+++ Extract provided
Wednesday, June 4, 2014

Exposure Control FAQs

Q8. What is an exposure control plan?

A8. The exposure control plan is the employer's written program that outlines the protective measures an employer will take to eliminate or minimize employee exposure to blood and OPIM.
The exposure control plan must contain, at a minimum:
  • The exposure determination which identifies job classifications with occupational exposure and tasks and procedures where there is occupational exposure and that are performed by employees in job classifications in which some employees have occupational exposure.
  • The procedures for evaluating the circumstances surrounding exposure incidents;
  • A schedule of how other provisions of the standard are implemented, including methods of compliance, HIV and HBV research laboratories and production facilities requirements, hepatitis B vaccination and post-exposure evaluation and follow-up, communication of hazards to employees, and recordkeeping; Methods of compliance include:
    • Universal Precautions;
    • Engineering and work practice controls, e.g., safer medical devices, sharps disposal containers, hand hygiene;
    • Personal protective equipment;
    • Housekeeping, including decontamination procedures and removal of regulated waste.
  • Documentation of:
    • the annual consideration and implementation of appropriate commercially available and effective safer medical devices designed to eliminate or minimize occupational exposure, and
    • the solicitation of non-managerial healthcare workers (who are responsible for direct patient care and are potentially exposed to injuries from contaminated sharps) in the identification, evaluation, and selection of effective engineering and work practice controls.

Q9. In the exposure control plan, are employers required to list specific tasks that place the employee at risk for all job classifications?

A9. No. If all the employees within a specific job classification perform duties where occupational exposure occurs, then a list of specific tasks and procedures is not required for that job classification. However, the job classification (e.g., "nurse") must be listed in the plan's exposure determination, and all employees within the job classification must be included under the requirements of the standard.

Q10. Can tasks and procedures be grouped for certain job classifications?

A10. Yes. Tasks and procedures that are closely related may be grouped. In other words, they must share a common activity, such as "vascular access procedure" or "handling of contaminated sharps."
++++++
+++ Listed records
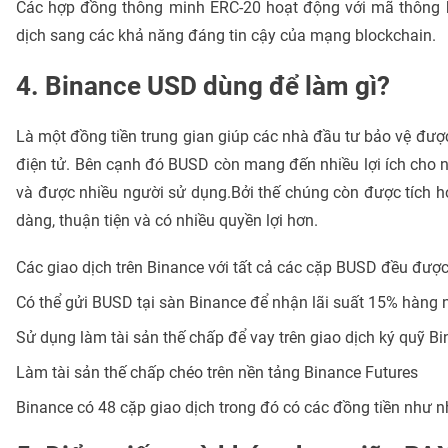
Các hợp đồng thông minh ERC-20 hoạt động với mã thông 
dịch sang các khả năng đáng tin cậy của mạng blockchain.
4. Binance USD dùng để làm gì?
Là một đồng tiền trung gian giúp các nhà đầu tư bảo vệ được 
điện tử. Bên cạnh đó BUSD còn mang đến nhiều lợi ích cho 
và được nhiều người sử dụng.Bởi thế chúng còn được tích h
dàng, thuận tiện và có nhiều quyền lợi hơn.
Các giao dịch trên Binance với tất cả các cặp BUSD đều được
Có thể gửi BUSD tại sàn Binance để nhận lãi suất 15% hàng
Sử dụng làm tài sản thế chấp để vay trên giao dịch ký quỹ B
Làm tài sản thế chấp chéo trên nền tảng Binance Futures
Binance có 48 cặp giao dịch trong đó có các đồng tiền như n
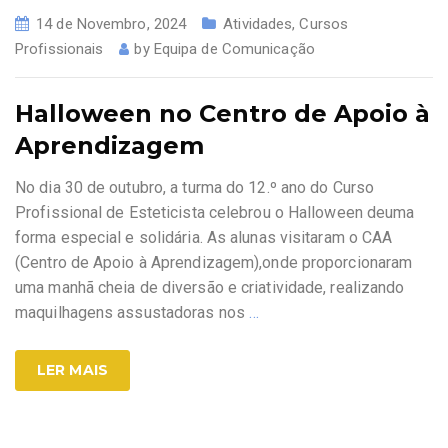
14 de Novembro, 2024
Atividades
,
Cursos
Profissionais
by
Equipa de Comunicação
Halloween no Centro de Apoio à
Aprendizagem
No dia 30 de outubro, a turma do 12.º ano do Curso
Profissional de Esteticista celebrou o Halloween deuma
forma especial e solidária. As alunas visitaram o CAA
(Centro de Apoio à Aprendizagem),onde proporcionaram
uma manhã cheia de diversão e criatividade, realizando
maquilhagens assustadoras nos
…
LER MAIS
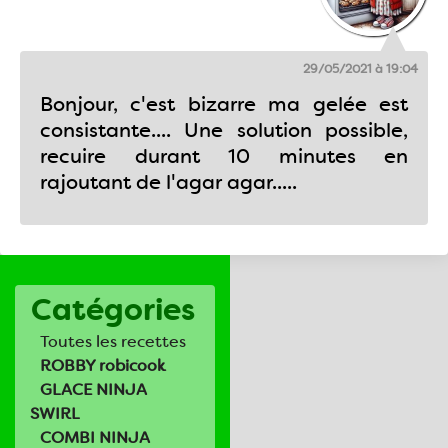
29/05/2021 à 19:04
Bonjour, c'est bizarre ma gelée est
consistante.... Une solution possible,
recuire durant 10 minutes en
rajoutant de l'agar agar.....
Catégories
Toutes les recettes
ROBBY robicook
GLACE NINJA
SWIRL
COMBI NINJA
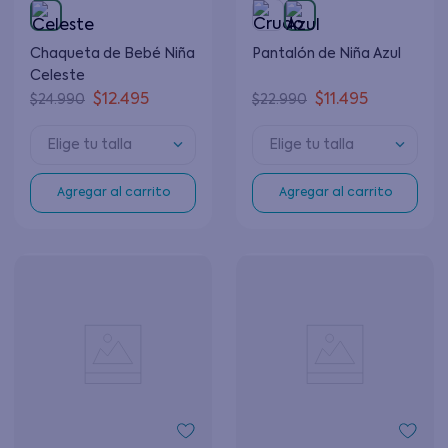
Chaqueta de Bebé Niña
Pantalón de Niña Azul
Celeste
$
12
.
495
$
11
.
495
$
24
.
990
$
22
.
990
Elige tu talla
Elige tu talla
Agregar al carrito
Agregar al carrito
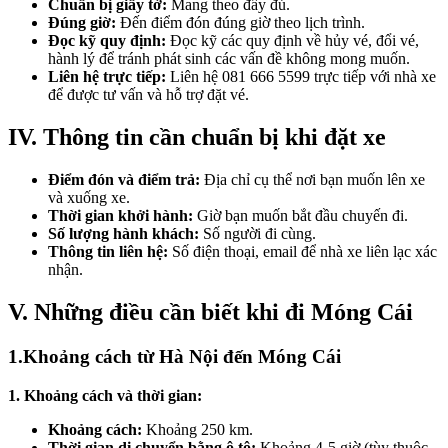
Chuẩn bị giấy tờ:
Mang theo đầy đủ.
Đúng giờ:
Đến điểm đón đúng giờ theo lịch trình.
Đọc kỹ quy định:
Đọc kỹ các quy định về hủy vé, đổi vé,
hành lý để tránh phát sinh các vấn đề không mong muốn.
Liên hệ trực tiếp:
Liên hệ 081 666 5599 trực tiếp với nhà xe
để được tư vấn và hỗ trợ đặt vé.
IV. Thông tin cần chuẩn bị khi đặt xe
Điểm đón và điểm trả:
Địa chỉ cụ thể nơi bạn muốn lên xe
và xuống xe.
Thời gian khởi hành:
Giờ bạn muốn bắt đầu chuyến đi.
Số lượng hành khách:
Số người đi cùng.
Thông tin liên hệ:
Số điện thoại, email để nhà xe liên lạc xác
nhận.
V. Những điều cần biết khi đi Móng Cái
1.Khoảng cách từ Hà Nội đến Móng Cái
1. Khoảng cách và thời gian:
Khoảng cách:
Khoảng 250 km.
Thời gian di chuyển bằng ô tô:
Khoảng 4-5 giờ (tùy thuộc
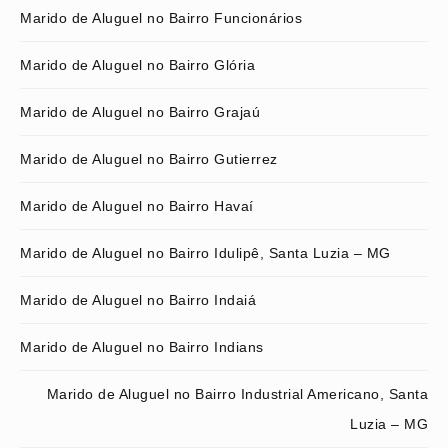
Marido de Aluguel no Bairro Funcionários
Marido de Aluguel no Bairro Glória
Marido de Aluguel no Bairro Grajaú
Marido de Aluguel no Bairro Gutierrez
Marido de Aluguel no Bairro Havaí
Marido de Aluguel no Bairro Idulipê, Santa Luzia – MG
Marido de Aluguel no Bairro Indaiá
Marido de Aluguel no Bairro Indians
Marido de Aluguel no Bairro Industrial Americano, Santa
Luzia – MG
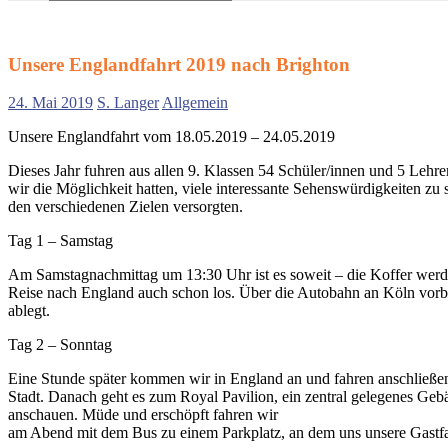
Suchen
nach:
Unsere Englandfahrt 2019 nach Brighton
24. Mai 2019
S. Langer
Allgemein
Unsere Englandfahrt vom 18.05.2019 – 24.05.2019
Dieses Jahr fuhren aus allen 9. Klassen 54 Schüler/innen und 5 Lehr
wir die Möglichkeit hatten, viele interessante Sehenswürdigkeiten zu
den verschiedenen Zielen versorgten.
Tag 1 – Samstag
Am Samstagnachmittag um 13:30 Uhr ist es soweit – die Koffer werde
Reise nach England auch schon los. Über die Autobahn an Köln vorbe
ablegt.
Tag 2 – Sonntag
Eine Stunde später kommen wir in England an und fahren anschließen
Stadt. Danach geht es zum Royal Pavilion, ein zentral gelegenes Geb
anschauen. Müde und erschöpft fahren wir
am Abend mit dem Bus zu einem Parkplatz, an dem uns unsere Gastfam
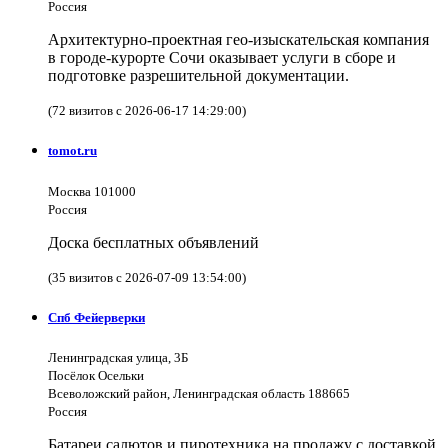
Россия
Архитектурно-проектная гео-изыскательская компания
в городе-курорте Сочи оказывает услуги в сборе и
подготовке разрешительной документации.
(72 визитов с 2026-06-17 14:29:00)
tomot.ru
Москва 101000
Россия
Доска бесплатных объявлений
(35 визитов с 2026-07-09 13:54:00)
Спб Фейерверки
Ленинградская улица, 3Б
Посёлок Осельки
Всеволожский район, Ленинградская область 188665
Россия
Батареи салютов и пиротехника на продажу с доставкой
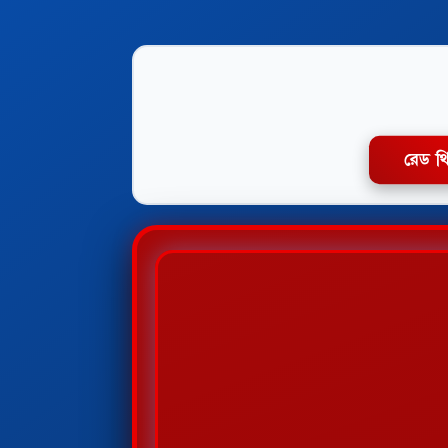
রেড থ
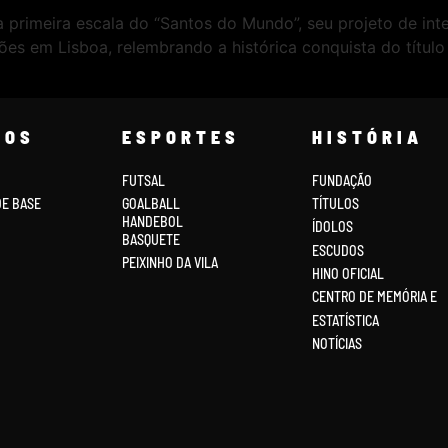
primeira escala do “Santos do Mundo”, seu projeto de inte
es em Lisboa, relembrando a histórica conquista do títu
COS
ESPORTES
HISTÓRIA
FUTSAL
FUNDAÇÃO
DE BASE
GOALBALL
TÍTULOS
HANDEBOL
ÍDOLOS
BASQUETE
ESCUDOS
PEIXINHO DA VILA
HINO OFICIAL
CENTRO DE MEMÓRIA E
ESTATÍSTICA
NOTÍCIAS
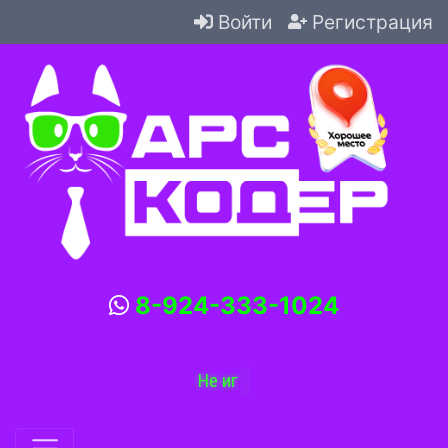
Войти
Регистрация
8-924-333-1024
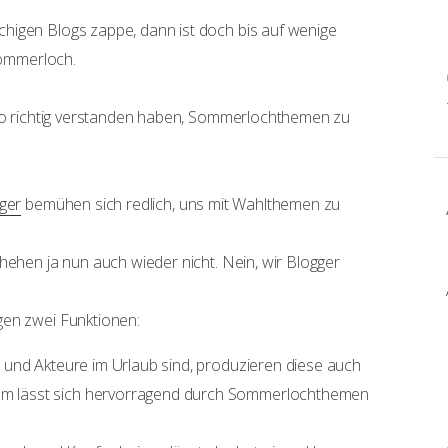
higen Blogs zappe, dann ist doch bis auf wenige
 Sommerloch.
 so richtig verstanden haben, Sommerlochthemen zu
ger
bemühen sich redlich, uns mit Wahlthemen zu
hehen ja nun auch wieder nicht. Nein, wir Blogger
gen zwei Funktionen:
che und Akteure im Urlaub sind, produzieren diese auch
uum lässt sich hervorragend durch Sommerlochthemen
++++++
-- Tasks --
1 - Translate this sentence from the exposure control FAQ into Spanish: "Tasks and procedures that are closely related may be grouped."
2 - Write out the part of the exposure control FAQ from "Exposure Control FAQs" up to and including "have occupational exposure.", word for word.
The records are not needed for any of this work.

-- Results for each task --
1 - Las tareas y los procedimientos que están estrechamente relacionados pueden agruparse.

2 -
Exposure Control FAQs

Q8. What is an exposure control plan?

A8. The exposure control plan is the employer's written program that outlines the protective measures an employer will take to eliminate or minimize employee exposure to blood and OPIM.
The exposure control plan must contain, at a minimum:
  • The exposure determination which identifies job classifications with occupational exposure and tasks and procedures where there is occupational exposure and that are performed by employees in job classifications in which some employees have occupational exposure.